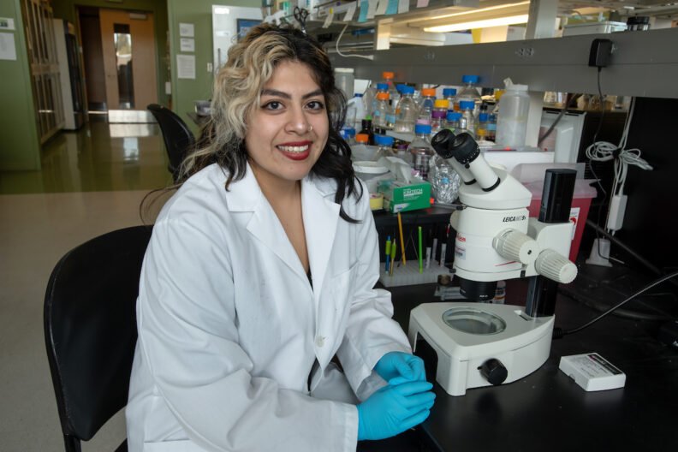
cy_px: 226
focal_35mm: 28
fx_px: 527
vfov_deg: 46.4
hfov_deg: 65.5
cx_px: 339
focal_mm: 28
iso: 640
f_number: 11
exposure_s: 1/60
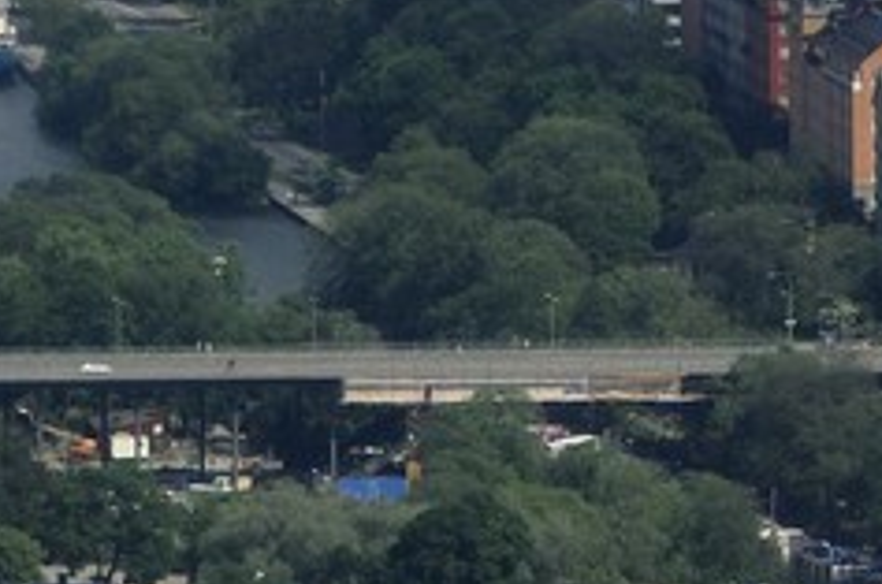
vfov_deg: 1.3
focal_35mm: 1035
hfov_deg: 2.0
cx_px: 2531
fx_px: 25306
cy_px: 45
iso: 100
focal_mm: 102
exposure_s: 1/1500
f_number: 4
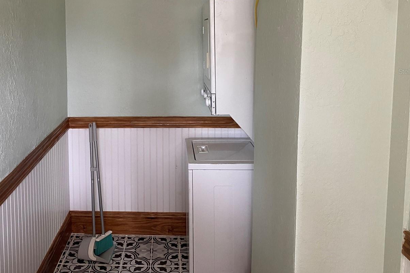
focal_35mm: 36
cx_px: 158
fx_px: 410
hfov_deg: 52.7
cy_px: 71
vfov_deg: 36.1
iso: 160
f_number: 1.8
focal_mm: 4.25
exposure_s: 1/60
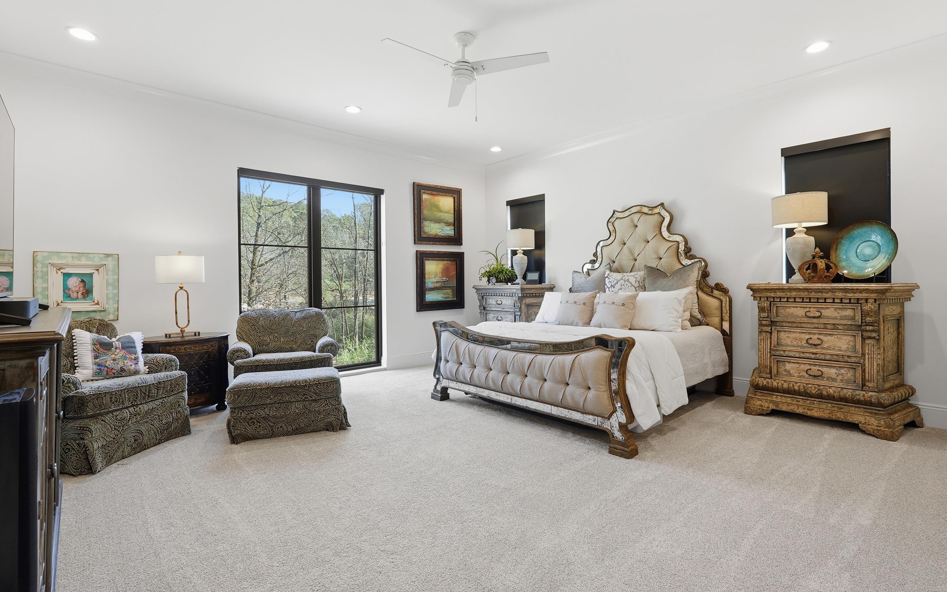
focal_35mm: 17
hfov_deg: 94.3
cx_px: 490
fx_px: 439
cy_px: 284
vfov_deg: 68.0
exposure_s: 1/30
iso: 250
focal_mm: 16
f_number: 9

◇ ◇ ◇ ◇

• _WRITTEN TASK_
Once the pictures are set aside, what is needed is the lines from the line with "focal_35mm: 1035" through the end of the data, written out exactly and alone.

• _SOLVED EXERCISE_
focal_35mm: 1035
hfov_deg: 2.0
cx_px: 2531
fx_px: 25306
cy_px: 45
iso: 100
focal_mm: 102
exposure_s: 1/1500
f_number: 4
focal_35mm: 36
cx_px: 158
fx_px: 410
hfov_deg: 52.7
cy_px: 71
vfov_deg: 36.1
iso: 160
f_number: 1.8
focal_mm: 4.25
exposure_s: 1/60
focal_35mm: 17
hfov_deg: 94.3
cx_px: 490
fx_px: 439
cy_px: 284
vfov_deg: 68.0
exposure_s: 1/30
iso: 250
focal_mm: 16
f_number: 9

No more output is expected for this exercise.